Pull Down Resistors

What value is the pot?

 

Oh, pity. It would have been easier to calculate the exact values for you knowing that. Do you have a multimeter to measure it's resistance? (Measure across the outer terminals, with the pot out-of-circuit.)

 

It means it's 10 kilo ohms, 10,000 ohms, (in any context). That's a fairly standard value. If you measured correctly, it will be 5K from one end pin to the centre pin, 5K from the other end to the centre pin, and 10K from end to end.

It's actually handy to number the components, to make them easier to refer to.
I could explain the theory now, but I'll just do some quick calculations and then I can do it better, with voltages at different points.
Edit: I'll be a little while - have to eat lunch first.

 

Interesting. Maybe I'm missing something, but the way I see it LED1 will always be on, if your circuit is identical to the drawing.
Even with the pot wiper all the way to the left, there will still be a little under 1V available at the base of T2, (which will clamp at 0.6V), turning it on, and 2.5V available at the base of T1, clamped at a little over 0.6V, also turning it on. It might be dimmer than when the wiper is in the centre, but still on.
There will be roughly 1.9V at the right-hand side of the pot in this position, so LED 3 will be very faintly lit too. LED 2 will be fully on.
If you say that LED1 only lights when the pot is in the centre, then obviously I've made a mistake somewhere, but that's how I see it.

Similar situation when the pot wiper is to the right.

Someone else want to check this out and see what I overlooked?

 

If it could turn 360 degrees, yes. (At least I got that right.)

 

It's OK, I made a silly mistake. In reality, (with the pot wiper to the left), the base of T2 will be at about 0.35V and it will be off, not on, so the LED could not be lit. And the right-hand side of the pot will be at about 0.7V, so LED3 will be fully off. R3 / R5 act as a voltage divider, dividing the 0.7V at the right of the pot in half, supplying the aforementioned 0.35V to the base of T2. R5 is not a 'pulldown' in this situation. Similarly, with the pot in this position, R2/R4 are a voltage divider, supplying 2.5V to the base of T1, which cannot conduct because T2 is off.

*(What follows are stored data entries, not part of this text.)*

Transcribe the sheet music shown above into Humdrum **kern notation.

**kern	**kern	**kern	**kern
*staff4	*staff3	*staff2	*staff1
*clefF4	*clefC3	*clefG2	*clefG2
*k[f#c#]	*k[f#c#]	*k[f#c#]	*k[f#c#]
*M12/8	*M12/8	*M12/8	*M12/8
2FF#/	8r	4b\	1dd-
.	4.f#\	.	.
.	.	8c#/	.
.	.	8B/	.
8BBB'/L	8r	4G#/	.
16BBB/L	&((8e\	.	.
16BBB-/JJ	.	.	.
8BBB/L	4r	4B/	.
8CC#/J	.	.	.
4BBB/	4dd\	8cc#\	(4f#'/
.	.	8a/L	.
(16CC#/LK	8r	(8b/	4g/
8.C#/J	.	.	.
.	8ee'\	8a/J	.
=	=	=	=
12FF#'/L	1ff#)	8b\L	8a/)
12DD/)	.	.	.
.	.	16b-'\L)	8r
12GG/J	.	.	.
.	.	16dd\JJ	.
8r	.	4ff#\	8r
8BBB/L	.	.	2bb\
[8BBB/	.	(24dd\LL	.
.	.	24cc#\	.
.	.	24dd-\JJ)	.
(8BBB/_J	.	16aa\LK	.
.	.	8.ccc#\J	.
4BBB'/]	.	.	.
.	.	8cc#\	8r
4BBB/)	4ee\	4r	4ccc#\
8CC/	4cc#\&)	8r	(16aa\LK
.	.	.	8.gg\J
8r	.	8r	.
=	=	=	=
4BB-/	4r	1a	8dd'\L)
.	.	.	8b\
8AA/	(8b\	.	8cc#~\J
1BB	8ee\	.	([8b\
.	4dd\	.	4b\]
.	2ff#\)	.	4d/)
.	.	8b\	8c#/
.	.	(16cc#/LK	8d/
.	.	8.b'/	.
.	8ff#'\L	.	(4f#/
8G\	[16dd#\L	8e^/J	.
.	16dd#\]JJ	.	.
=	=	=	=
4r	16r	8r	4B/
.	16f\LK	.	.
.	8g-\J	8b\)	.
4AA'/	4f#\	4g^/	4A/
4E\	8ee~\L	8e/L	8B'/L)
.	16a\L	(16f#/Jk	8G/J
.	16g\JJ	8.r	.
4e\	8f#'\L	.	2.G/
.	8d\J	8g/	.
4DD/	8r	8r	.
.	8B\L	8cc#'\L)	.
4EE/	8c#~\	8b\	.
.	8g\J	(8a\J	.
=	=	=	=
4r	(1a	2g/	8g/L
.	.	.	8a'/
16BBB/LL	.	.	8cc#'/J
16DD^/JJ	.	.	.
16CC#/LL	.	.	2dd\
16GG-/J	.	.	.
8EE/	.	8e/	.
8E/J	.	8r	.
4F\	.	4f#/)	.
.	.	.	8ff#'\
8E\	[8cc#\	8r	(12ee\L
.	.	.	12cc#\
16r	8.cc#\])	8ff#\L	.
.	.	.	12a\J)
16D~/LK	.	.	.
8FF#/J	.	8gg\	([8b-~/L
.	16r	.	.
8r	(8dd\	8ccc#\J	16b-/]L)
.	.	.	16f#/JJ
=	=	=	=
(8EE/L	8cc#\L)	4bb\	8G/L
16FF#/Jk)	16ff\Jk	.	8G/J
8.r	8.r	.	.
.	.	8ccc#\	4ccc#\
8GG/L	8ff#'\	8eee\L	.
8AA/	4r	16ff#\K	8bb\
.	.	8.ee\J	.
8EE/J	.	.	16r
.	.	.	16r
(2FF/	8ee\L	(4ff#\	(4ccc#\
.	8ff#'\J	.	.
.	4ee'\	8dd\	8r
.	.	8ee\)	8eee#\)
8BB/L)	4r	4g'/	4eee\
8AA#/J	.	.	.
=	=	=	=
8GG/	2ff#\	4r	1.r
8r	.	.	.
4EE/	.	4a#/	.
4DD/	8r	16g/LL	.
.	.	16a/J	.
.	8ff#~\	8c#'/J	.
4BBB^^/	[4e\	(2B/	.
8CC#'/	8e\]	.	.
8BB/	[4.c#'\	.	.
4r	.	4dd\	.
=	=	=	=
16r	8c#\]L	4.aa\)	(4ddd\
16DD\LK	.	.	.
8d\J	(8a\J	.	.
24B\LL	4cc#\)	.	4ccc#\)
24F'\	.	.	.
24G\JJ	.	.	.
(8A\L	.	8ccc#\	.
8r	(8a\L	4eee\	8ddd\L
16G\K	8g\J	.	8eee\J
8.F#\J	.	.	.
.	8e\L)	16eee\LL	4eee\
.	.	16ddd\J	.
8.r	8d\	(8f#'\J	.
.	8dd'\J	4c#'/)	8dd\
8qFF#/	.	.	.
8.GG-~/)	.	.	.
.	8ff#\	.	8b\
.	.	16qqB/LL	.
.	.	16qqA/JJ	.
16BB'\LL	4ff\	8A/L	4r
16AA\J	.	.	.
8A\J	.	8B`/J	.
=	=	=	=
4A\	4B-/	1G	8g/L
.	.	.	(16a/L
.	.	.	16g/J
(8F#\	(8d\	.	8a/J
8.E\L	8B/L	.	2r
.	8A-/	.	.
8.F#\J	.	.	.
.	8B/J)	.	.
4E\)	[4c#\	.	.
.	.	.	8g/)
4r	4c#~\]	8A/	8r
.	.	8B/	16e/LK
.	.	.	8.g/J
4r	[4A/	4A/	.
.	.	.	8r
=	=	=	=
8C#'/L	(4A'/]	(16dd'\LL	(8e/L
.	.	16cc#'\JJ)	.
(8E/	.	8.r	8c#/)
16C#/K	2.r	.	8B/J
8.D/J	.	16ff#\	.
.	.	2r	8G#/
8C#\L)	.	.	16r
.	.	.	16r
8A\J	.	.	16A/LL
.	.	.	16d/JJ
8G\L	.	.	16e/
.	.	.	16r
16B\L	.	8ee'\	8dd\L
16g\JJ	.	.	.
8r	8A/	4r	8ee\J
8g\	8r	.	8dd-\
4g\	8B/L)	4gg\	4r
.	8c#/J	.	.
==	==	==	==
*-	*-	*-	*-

When the pot is to the right, the situation is reversed.

I miscalculated the current through the pot and the right-hand leg.

Edit: So you're not going blind, LED1 is definitely off when the wiper is at the ends.

 

My problem now, though, is when the pot is in the centre, I get 0.4V at the base of both transistors, so they should be off and LED1 still not lit! ???

 

A pulldown resistor holds an input low, until a high is applied to the input. And see my last post.

 

I just did a quick LTSpice simulation of the wiper in the centre of the pot. (Attached, and screenshots below.)

The circuit:-


The trace, green is Vb1, (T1), and blue is Vb2, (T2):-

 

Hmmm. At 410mV, both transistors should be off, and LED1 unlit.
You've got me beat.

It's hard to see in your pics, but carefully double-check that it's wired the same as the schematic.
If so.....you win. I give up.

 

Before I disappear, if someone who has LTSpice wants to load the schematic above and double-check what I've done, please do so. This is a mystery. I'd love to know what's going on here.
Edit: They're just generic NPN transistors, but that should be all that's needed here.